EL PRESBÍTERO JUAN BAUTISTA CERIOLA
Dejamos correr la pluma a fin de atender la amable consulta a nuestra columna “porteña”, respecto al autor del álbum Guayaquil a la Vista, quien desaparece de la memoria y resulta extraño que sea un anónimo para los lectores por no haber sido recogida aún su semblanza en las crónicas de la ciudad. Consideramos también propicio al publicar nuestra investigación, hacer percibir las circunstancias y motivaciones del fin de siglo y la modernidad del Puerto, que hacen al ilustrado presbítero acreedor a nuestro homenaje, pues desplegó una dignísima labor en el campo de la religión y la educación, así como en el periodismo, la historia y la cultura de la importante ciudad de Guayaquil.
El sacerdote español Juan Bautista Ceriola nació en 1869. De origen catalán, se destacó en sus estudios superiores con especial aprovechamiento. Muy joven pasó al Ecuador, en 1894, en unión de algunos otros seminaristas por la trascendente gestión del segundo obispo de Puerto Viejo, monseñor Pedro Schumacher, sacerdote lazarista, quien dirigió por una década la diócesis que comprendía los límites de las provincias de Manabí y Esmeraldas. Monseñor concibió con mucho acierto la transferencia desde Europa y Estados Unidos de numerosos sacerdotes y hermanas de diversas congregaciones religiosas, para la formación y educación de la juventud, como también, para la labor civilizadora y apostólica misionera en aquel gran territorio de su diócesis.
Nuestro protagonista, Ceriola, con mucha devoción se relacionó con los campesinos y debido a los violentos acontecimientos de la Revolución liberal en contra de los sacerdotes en aquellas provincias, pasó al puerto de Guayaquil, donde sin establecerse en firme desempeñó las labores de su ministerio, brindando su característica cordial simpatía a los aldeanos de aquellas vastas provincias del litoral. Desde 1898 permanecerá – durante tres décadas aproximadamenteacogido bajo la hospitalidad de nuestra ciudad de Guayaquil, a la que reconocerá como su patria.

Contenido transcrito de la página:
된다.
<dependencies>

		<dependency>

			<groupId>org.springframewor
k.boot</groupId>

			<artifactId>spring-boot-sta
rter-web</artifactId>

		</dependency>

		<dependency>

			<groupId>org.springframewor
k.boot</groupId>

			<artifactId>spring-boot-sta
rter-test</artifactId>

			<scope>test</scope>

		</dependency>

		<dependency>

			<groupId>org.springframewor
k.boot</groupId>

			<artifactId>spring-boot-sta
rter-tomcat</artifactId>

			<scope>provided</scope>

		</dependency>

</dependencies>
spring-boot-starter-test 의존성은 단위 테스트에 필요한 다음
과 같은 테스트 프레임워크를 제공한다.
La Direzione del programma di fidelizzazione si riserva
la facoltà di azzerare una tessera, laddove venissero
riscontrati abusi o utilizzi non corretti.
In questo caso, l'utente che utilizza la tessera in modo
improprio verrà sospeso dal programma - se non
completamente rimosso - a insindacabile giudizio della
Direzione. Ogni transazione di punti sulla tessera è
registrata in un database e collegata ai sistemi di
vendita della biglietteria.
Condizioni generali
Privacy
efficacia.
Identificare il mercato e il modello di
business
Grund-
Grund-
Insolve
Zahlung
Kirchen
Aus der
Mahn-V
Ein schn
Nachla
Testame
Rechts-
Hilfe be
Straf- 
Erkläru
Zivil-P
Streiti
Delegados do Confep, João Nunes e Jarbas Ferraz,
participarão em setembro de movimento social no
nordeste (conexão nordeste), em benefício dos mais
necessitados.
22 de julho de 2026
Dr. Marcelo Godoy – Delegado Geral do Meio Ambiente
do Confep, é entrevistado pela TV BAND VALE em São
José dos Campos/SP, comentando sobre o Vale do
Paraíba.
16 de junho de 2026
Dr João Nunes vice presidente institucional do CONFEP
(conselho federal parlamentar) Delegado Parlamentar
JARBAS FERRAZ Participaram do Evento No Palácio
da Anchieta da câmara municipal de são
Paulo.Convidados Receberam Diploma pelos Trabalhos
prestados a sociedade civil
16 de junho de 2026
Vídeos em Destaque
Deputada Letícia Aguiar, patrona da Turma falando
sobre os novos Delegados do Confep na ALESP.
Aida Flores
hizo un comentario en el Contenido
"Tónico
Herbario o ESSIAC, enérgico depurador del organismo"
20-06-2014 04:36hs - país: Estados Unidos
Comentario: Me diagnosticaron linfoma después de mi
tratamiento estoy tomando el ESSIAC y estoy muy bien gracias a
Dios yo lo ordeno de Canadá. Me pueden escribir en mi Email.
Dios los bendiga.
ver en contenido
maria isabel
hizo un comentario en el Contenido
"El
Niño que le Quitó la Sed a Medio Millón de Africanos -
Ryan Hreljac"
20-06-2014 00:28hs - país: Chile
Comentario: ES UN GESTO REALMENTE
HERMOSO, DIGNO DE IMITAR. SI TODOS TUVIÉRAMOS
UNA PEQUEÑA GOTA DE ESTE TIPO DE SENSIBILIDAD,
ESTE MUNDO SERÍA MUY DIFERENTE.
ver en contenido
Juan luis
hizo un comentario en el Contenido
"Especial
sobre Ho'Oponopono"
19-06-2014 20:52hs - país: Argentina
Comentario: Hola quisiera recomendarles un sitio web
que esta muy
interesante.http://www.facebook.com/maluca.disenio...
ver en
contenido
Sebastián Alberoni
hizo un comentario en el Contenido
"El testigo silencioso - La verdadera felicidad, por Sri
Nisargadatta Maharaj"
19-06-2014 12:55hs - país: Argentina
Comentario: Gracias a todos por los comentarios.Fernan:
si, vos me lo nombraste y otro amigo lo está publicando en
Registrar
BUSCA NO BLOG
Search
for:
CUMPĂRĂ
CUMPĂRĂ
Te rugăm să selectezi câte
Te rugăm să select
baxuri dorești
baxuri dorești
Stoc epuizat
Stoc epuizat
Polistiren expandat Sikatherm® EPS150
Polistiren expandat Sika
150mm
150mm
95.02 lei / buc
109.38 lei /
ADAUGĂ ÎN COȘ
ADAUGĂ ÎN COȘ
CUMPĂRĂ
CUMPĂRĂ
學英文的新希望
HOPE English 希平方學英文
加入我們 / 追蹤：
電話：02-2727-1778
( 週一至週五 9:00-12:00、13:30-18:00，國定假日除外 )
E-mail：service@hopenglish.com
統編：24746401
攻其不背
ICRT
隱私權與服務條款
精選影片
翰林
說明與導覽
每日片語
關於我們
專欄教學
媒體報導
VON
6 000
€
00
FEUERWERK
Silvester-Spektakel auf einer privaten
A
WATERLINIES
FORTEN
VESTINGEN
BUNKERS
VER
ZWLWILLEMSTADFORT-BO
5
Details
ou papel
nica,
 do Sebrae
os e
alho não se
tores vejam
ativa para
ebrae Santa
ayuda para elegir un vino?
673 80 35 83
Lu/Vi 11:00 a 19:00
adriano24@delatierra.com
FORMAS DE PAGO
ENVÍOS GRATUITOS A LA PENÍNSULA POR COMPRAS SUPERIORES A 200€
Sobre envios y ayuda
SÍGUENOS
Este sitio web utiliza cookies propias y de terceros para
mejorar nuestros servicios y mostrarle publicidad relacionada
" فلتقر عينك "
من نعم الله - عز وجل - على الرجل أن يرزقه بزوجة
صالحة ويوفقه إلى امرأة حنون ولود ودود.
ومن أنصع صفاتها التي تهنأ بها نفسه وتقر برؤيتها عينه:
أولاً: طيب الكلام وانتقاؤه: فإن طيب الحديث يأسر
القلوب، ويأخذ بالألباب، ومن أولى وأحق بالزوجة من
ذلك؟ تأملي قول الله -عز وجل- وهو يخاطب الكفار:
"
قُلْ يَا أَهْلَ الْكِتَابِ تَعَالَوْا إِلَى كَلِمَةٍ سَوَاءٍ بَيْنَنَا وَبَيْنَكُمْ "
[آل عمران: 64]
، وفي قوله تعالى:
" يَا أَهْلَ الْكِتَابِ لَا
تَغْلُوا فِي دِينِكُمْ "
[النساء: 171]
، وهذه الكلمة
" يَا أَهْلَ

● TAREAS PROPUESTAS
a. Según el texto sobre el presbítero Ceriola, ¿en qué año pasó Juan Bautista Ceriola al Ecuador?
b. Cita textualmente el fragmento del texto sobre el presbítero Ceriola que empieza en las palabras “El sacerdote español” y termina tras las palabras “de su diócesis.”.

● RESPUESTAS DADAS
a. En 1894.

b.
El sacerdote español Juan Bautista Ceriola nació en 1869. De origen catalán, se destacó en sus estudios superiores con especial aprovechamiento. Muy joven pasó al Ecuador, en 1894, en unión de algunos otros seminaristas por la trascendente gestión del segundo obispo de Puerto Viejo, monseñor Pedro Schumacher, sacerdote lazarista, quien dirigió por una década la diócesis que comprendía los límites de las provincias de Manabí y Esmeraldas. Monseñor concibió con mucho acierto la transferencia desde Europa y Estados Unidos de numerosos sacerdotes y hermanas de diversas congregaciones religiosas, para la formación y educación de la juventud, como también, para la labor civilizadora y apostólica misionera en aquel gran territorio de su diócesis.